Ronald „Riskie“ Brent : One day, while I was in front of my house, I saw a line of ’64 Impalas driving down the street with different people from the Death Row entourage inside the cars. I noticed that one of those cars was the same black ‘64 Chevy that they used in Dr. Dre’s “Nuthin’ But a ‘G’ Thang” video and everyone was saying how it was Death Row’s CEO Suge Knight driving Dre’s ‘64. One day, my “cousin” Gina took my art book to Suge. He liked my drawings and told her he wanted to meet up with me. That meeting never happened.
Suge wasn’t the easiest guy to get a hold of, but I went to the Compton Swap Meet one day not long after that and there was a mob scene. 2Pac, Suge, and everybody was filming the California Love remix video there. I approached him. He said he remembered me and the artwork in my book and told me to get it. I was like, “you gonna be here when I get back?” and he told me he wasn’t going anywhere. I ran across the street to get my book and he was true to his word. He took it and walked me over to a white van. He opened the door of the van and inside was 2Pac and a bunch of girls. That was the first time I met 2Pac.
2Pac and Suge looked through my book. They liked what they saw, but I’ll never forget when 2Pac saw my drawing of Biggie. He made a gun with his hand, pointed it at the drawing, and yelled, “Boom! Boom! Why you paint him?” I didn’t even know 2Pac had a beef with Biggie at that time. So I told him, “I don’t know. I just paint, man.” Before Suge and I exchanged numbers, 2Pac said to Suge he wanted me to do something for his new joint with Snoop, “2 of Amerikaz Most Wanted.” I’m not sure if I was supposed to do artwork for the single or for the video, but nothing ever came of it.
Few months later around mid-August 1996. I was in the back office I shared with Hen Dog at 9171 Wilshire Boulevard, which we had recently moved into. Hen Dog and I used to smoke weed back there all the time to keep our creative flow going. We would blow the smoke out of an open window. Norris Anderson [Suge’s brother-in-law], who was Death Row’s general manager at the time, called me into his office to tell me about a new assignment. He told me from the jump that “it’s gonna be something crazy.”
Apparently, Suge and 2Pac had a meeting and wanted me to paint 2Pac on the cross for the Makaveli album cover. The concept was all 2Pac’s. Norris said I needed to have a mock-up ready that evening for a Death Row staff meeting with Suge at Gladstone’s.
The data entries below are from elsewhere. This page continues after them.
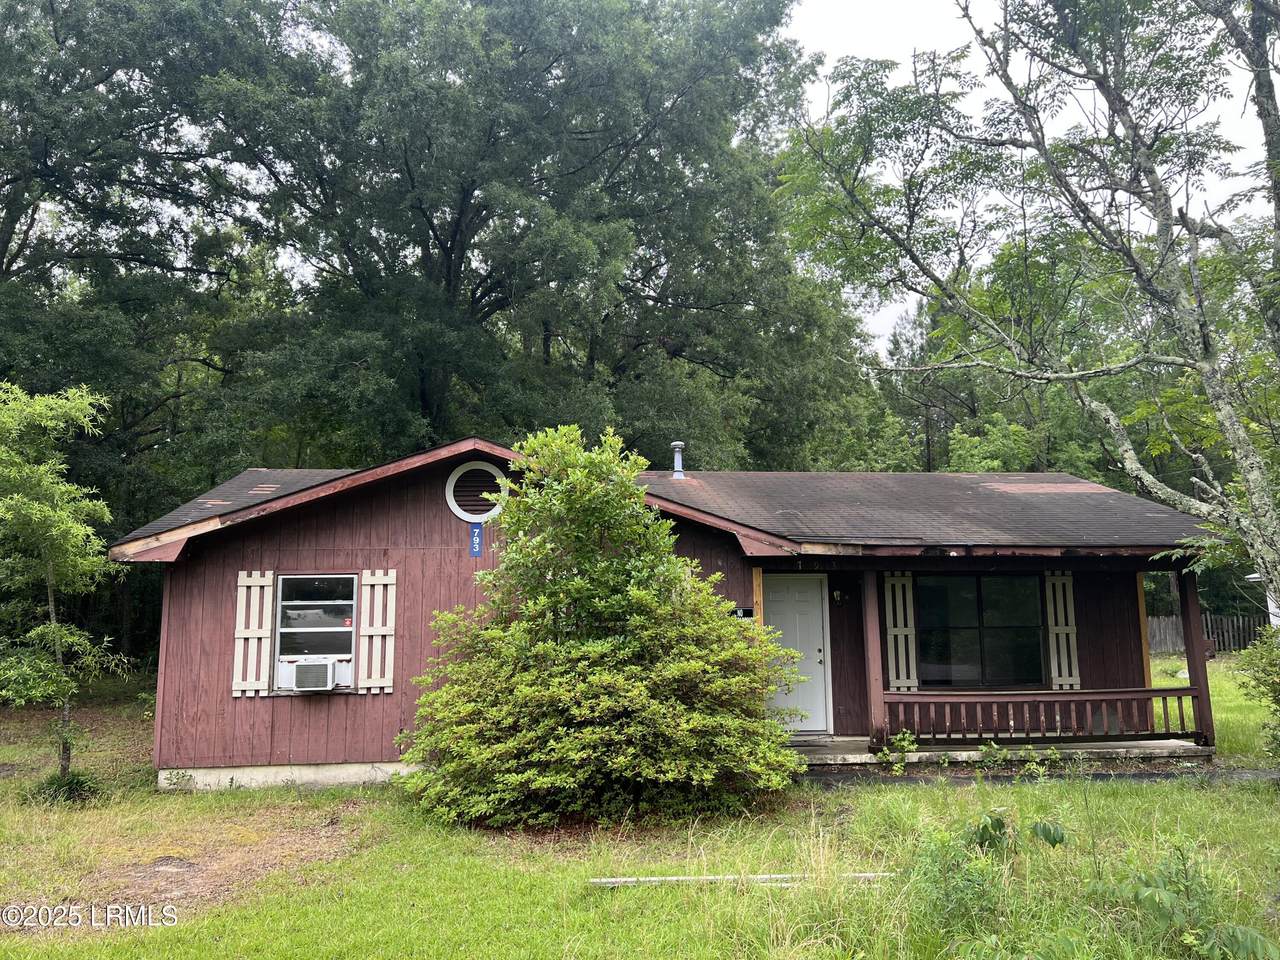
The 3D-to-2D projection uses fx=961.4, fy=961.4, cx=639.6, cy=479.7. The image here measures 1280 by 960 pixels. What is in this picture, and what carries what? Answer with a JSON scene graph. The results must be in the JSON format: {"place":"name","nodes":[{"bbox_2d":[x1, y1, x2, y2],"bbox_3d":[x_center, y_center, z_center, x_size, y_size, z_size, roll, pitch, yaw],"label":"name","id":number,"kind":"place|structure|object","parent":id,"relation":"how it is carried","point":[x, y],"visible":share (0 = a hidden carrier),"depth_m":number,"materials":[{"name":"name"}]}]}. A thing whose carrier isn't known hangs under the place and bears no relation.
{"place":"outdoors","nodes":[
{"label":"outdoors","id":0,"kind":"place"},
{"bbox_2d":[0,0,289,653],"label":"tree","id":1,"kind":"object","parent":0,"point":[9,213],"visible":0.8,"depth_m":20.00,"materials":[{"name":"green plant"}]},
{"bbox_2d":[199,0,871,468],"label":"large tree","id":2,"kind":"object","parent":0,"point":[462,246],"visible":0.89,"depth_m":21.46,"materials":[{"name":"green plant"}]},
{"bbox_2d":[0,667,1279,959],"label":"lawn","id":3,"kind":"structure","parent":0,"point":[1103,797],"materials":[{"name":"green plant"}]},
{"bbox_2d":[27,769,100,805],"bbox_3d":[-5.864,3.114,9.748,0.860,0.386,0.833,0,-7,-5],"label":"grass clump","id":4,"kind":"object","parent":3,"relation":"on","point":[70,789],"visible":0.62,"depth_m":9.68,"materials":[{"name":"green plant"}]},
{"bbox_2d":[0,382,129,792],"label":"young tree","id":5,"kind":"object","parent":3,"relation":"on","point":[54,630],"visible":1,"depth_m":9.98,"materials":[{"name":"green plant"}]},
{"bbox_2d":[401,427,803,832],"bbox_3d":[-0.341,1.336,9.104,3.825,3.749,3.519,0,-7,-5],"label":"large shrub","id":6,"kind":"object","parent":3,"relation":"on","point":[608,681],"visible":0.99,"depth_m":8.39,"materials":[{"name":"green plant"}]},
{"bbox_2d":[590,873,894,887],"bbox_3d":[0.763,2.777,6.685,2.207,0.058,0.132,0,-7,-5],"label":"wooden plank","id":7,"kind":"object","parent":3,"relation":"on","point":[674,877],"visible":0.74,"depth_m":6.65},
{"bbox_2d":[878,730,917,774],"bbox_3d":[2.797,2.958,10.410,0.502,0.489,0.488,4,-8,-34],"label":"small plant","id":8,"kind":"object","parent":3,"relation":"on","point":[905,743],"visible":0.91,"depth_m":10.40,"materials":[{"name":"green plant"}]},
{"bbox_2d":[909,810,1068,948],"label":"weed plant","id":9,"kind":"object","parent":3,"relation":"on","point":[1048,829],"visible":0.92,"depth_m":5.48,"materials":[{"name":"green plant"}]},
{"bbox_2d":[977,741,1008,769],"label":"small plant","id":10,"kind":"object","parent":3,"relation":"on","point":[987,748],"visible":0.94,"depth_m":10.37,"materials":[{"name":"green plant"}]},
{"bbox_2d":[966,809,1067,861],"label":"weed","id":11,"kind":"object","parent":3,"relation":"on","point":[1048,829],"visible":0.77,"depth_m":6.43,"materials":[{"name":"green plant"}]},
{"bbox_2d":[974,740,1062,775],"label":"weed","id":12,"kind":"object","parent":3,"relation":"on","point":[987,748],"visible":0.88,"depth_m":10.13,"materials":[{"name":"green plant"}]},
{"bbox_2d":[1090,842,1277,959],"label":"weed plant","id":13,"kind":"object","parent":3,"relation":"on","point":[1236,942],"visible":0.96,"depth_m":4.95,"materials":[{"name":"green plant"}]},
{"bbox_2d":[1145,613,1266,656],"bbox_3d":[19.308,5.249,32.642,7.471,1.570,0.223,0,-7,-5],"label":"wooden fence","id":14,"kind":"object","parent":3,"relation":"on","point":[1154,627],"visible":0.4,"depth_m":32.71,"materials":[{"name":"wood"}]},
{"bbox_2d":[1231,624,1279,762],"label":"shrub","id":15,"kind":"object","parent":3,"relation":"on","point":[1273,684],"visible":0.99,"depth_m":9.78,"materials":[{"name":"green plant"}]},
{"bbox_2d":[109,434,1219,790],"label":"house","id":16,"kind":"structure","parent":0,"point":[435,517],"depth_m":11.14,"materials":[{"name":"paint"}]},
{"bbox_2d":[232,569,274,696],"bbox_3d":[-4.292,1.669,10.652,0.445,1.332,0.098,0,-7,-5],"label":"shutter","id":17,"kind":"object","parent":16,"relation":"attached to","point":[258,633],"visible":0.97,"depth_m":10.63,"materials":[{"name":"white wood"}]},
{"bbox_2d":[273,573,356,690],"bbox_3d":[-3.582,1.658,10.785,1.053,1.449,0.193,0,-7,-5],"label":"window","id":18,"kind":"structure","parent":16,"relation":"in","point":[292,603],"depth_m":10.81,"materials":[{"name":"glass"}]},
{"bbox_2d":[288,657,336,691],"bbox_3d":[-3.621,2.143,10.605,0.567,0.348,0.485,0,-7,-5],"label":"air conditioner","id":19,"kind":"object","parent":18,"relation":"in","point":[314,668],"visible":0.97,"depth_m":10.40,"materials":[{"name":"white plastic"}]},
{"bbox_2d":[356,569,396,694],"bbox_3d":[-2.951,1.680,10.788,0.421,1.337,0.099,0,-7,-5],"label":"shutter","id":20,"kind":"object","parent":16,"relation":"attached to","point":[380,633],"visible":0.98,"depth_m":10.76,"materials":[{"name":"white wood"}]},
{"bbox_2d":[469,522,483,556],"bbox_3d":[-1.880,0.694,11.030,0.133,0.402,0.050,0,-7,-5],"label":"house number sign","id":21,"kind":"object","parent":16,"relation":"attached to","point":[475,536],"visible":0.98,"depth_m":11.01,"materials":[{"name":"blue"}]},
{"bbox_2d":[445,461,508,522],"bbox_3d":[-1.872,0.157,11.122,0.728,0.761,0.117,0,-7,-5],"label":"round vent","id":22,"kind":"object","parent":16,"relation":"in","point":[457,509],"visible":0.92,"depth_m":11.11,"materials":[{"name":"white metal"}]},
{"bbox_2d":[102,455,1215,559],"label":"roof","id":23,"kind":"structure","parent":16,"relation":"on","point":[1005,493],"depth_m":11.33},
{"bbox_2d":[670,441,685,479],"bbox_3d":[0.554,-0.246,14.308,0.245,0.631,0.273,0,-7,-5],"label":"vent pipe","id":24,"kind":"object","parent":23,"relation":"on","point":[677,445],"visible":0.88,"depth_m":14.25,"materials":[{"name":"grey metal"}]},
{"bbox_2d":[733,607,754,619],"bbox_3d":[1.154,1.508,10.788,0.263,0.155,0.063,0,-7,-5],"label":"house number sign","id":25,"kind":"object","parent":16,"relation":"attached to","point":[746,611],"visible":0.62,"depth_m":10.77,"materials":[{"name":"black"}]},
{"bbox_2d":[752,566,764,626],"bbox_3d":[1.376,1.972,11.149,0.111,1.950,0.163,0,-7,-5],"label":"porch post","id":26,"kind":"object","parent":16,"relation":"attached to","point":[756,582],"visible":0.52,"depth_m":11.17,"materials":[{"name":"brown wood"}]},
{"bbox_2d":[761,571,830,735],"bbox_3d":[1.856,2.253,11.976,1.002,1.953,0.151,0,-7,-5],"label":"front door","id":27,"kind":"structure","parent":16,"relation":"in","point":[817,665],"depth_m":11.96,"materials":[{"name":"white paint"}]},
{"bbox_2d":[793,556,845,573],"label":"house number","id":28,"kind":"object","parent":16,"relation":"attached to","point":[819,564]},
{"bbox_2d":[831,588,845,605],"bbox_3d":[2.439,1.437,11.892,0.138,0.213,0.246,0,-7,-5],"label":"wall lamp","id":29,"kind":"object","parent":16,"relation":"attached to","point":[838,598],"visible":0.97,"depth_m":11.84,"materials":[{"name":"black"}]},
{"bbox_2d":[884,573,918,691],"bbox_3d":[3.257,1.888,12.052,0.398,1.549,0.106,0,-7,-5],"label":"shutter","id":30,"kind":"object","parent":16,"relation":"attached to","point":[899,649],"visible":0.91,"depth_m":12.02,"materials":[{"name":"wood"}]},
{"bbox_2d":[918,575,1044,689],"bbox_3d":[4.233,1.891,12.148,1.792,1.704,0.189,0,-7,-5],"label":"window","id":31,"kind":"structure","parent":16,"relation":"in","point":[968,606],"depth_m":12.16,"materials":[{"name":"glass"}]},
{"bbox_2d":[789,736,1208,772],"label":"porch floor","id":32,"kind":"structure","parent":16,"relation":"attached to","point":[1185,743],"materials":[{"name":"concrete"}]},
{"bbox_2d":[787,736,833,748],"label":"doormat","id":33,"kind":"object","parent":32,"relation":"on","point":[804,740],"visible":0.73,"depth_m":11.41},
{"bbox_2d":[861,570,886,751],"bbox_3d":[2.711,1.970,11.171,0.194,2.163,0.219,0,-7,-5],"label":"porch post","id":34,"kind":"object","parent":32,"relation":"on","point":[878,689],"visible":0.94,"depth_m":11.11,"materials":[{"name":"brown wood"}]},
{"bbox_2d":[887,687,1208,744],"bbox_3d":[4.648,2.651,10.938,3.762,0.564,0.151,0,-7,-5],"label":"porch railing","id":35,"kind":"object","parent":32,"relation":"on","point":[1064,695],"visible":0.82,"depth_m":10.92,"materials":[{"name":"brown wood"}]},
{"bbox_2d":[1177,567,1213,746],"bbox_3d":[6.745,2.070,11.662,0.187,2.121,0.197,0,-7,-5],"label":"porch post","id":36,"kind":"object","parent":32,"relation":"on","point":[1191,625],"visible":0.74,"depth_m":11.62,"materials":[{"name":"brown wood"}]},
{"bbox_2d":[1045,571,1080,690],"bbox_3d":[5.416,1.940,12.354,0.396,1.608,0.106,0,-7,-5],"label":"shutter","id":37,"kind":"object","parent":16,"relation":"attached to","point":[1061,654],"visible":0.89,"depth_m":12.32,"materials":[{"name":"wood"}]},
{"bbox_2d":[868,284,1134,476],"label":"background tree","id":38,"kind":"object","parent":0,"point":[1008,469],"visible":0.35,"depth_m":30.84,"materials":[{"name":"green plant"}]},
{"bbox_2d":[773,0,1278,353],"label":"sky","id":39,"kind":"structure","parent":0,"point":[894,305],"materials":[{"name":"white"}]},
{"bbox_2d":[776,0,1279,622],"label":"tree","id":40,"kind":"object","parent":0,"point":[1204,350],"visible":0.99,"depth_m":8.71,"materials":[{"name":"plant"}]},
{"bbox_2d":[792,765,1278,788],"label":"walkway","id":41,"kind":"structure","parent":0,"point":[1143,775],"materials":[{"name":"concrete"}]},
{"bbox_2d":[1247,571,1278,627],"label":"neighboring house","id":42,"kind":"structure","parent":0,"point":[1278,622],"depth_m":26.34,"materials":[{"name":"white"}]}
]}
I thought about it a bit, found a painting of Jesus Christ, and cut out a photo of Tupac’s face from the March 1996 issue of The Source to put on top of it. I showed it to Suge after the meeting and he said, “That’s it. Get to work.”.
A few days later, I went to see 2pac at Can-Am [Death Row’s recording studio in Tarzana]. I brought the unfinished canvas painting with me. The cross hadn’t been filled in yet. 2Pac asked me, “Yo, can you make the cross into a road map?” He told me the cities he wanted on there, where he wanted them, and that he wanted a compass on top of it to signify east to west. The compass was real important to him. He told me he felt that he had been crucified by certain cities and that he wanted to shout them out.
After our meeting, I cut up a Thomas Bros. map guide and pasted everything together. The holes in the map with lights coming through them were my idea. ‘Pac’s body and the background was all air-brushed. It was a real work of art. I went to his penthouse on Wilshire Boulevard the night before he got shot in Las Vegas [September 6, 1996]. He told me, “this shit is dope!” He loved it, raved about it for a few minutes. All of the Outlawz were there, too. That night 2Pac told me he was going to host a gallery showing of my artwork.
Death Row had already given me a budget of $5,000 for materials for it and everything. Unfortunately, because he died and Suge went to prison, that never happened. 2Pac also told me he wanted me to do artwork for his new house in Calabasas and for his penthouse. I’ll never forget that.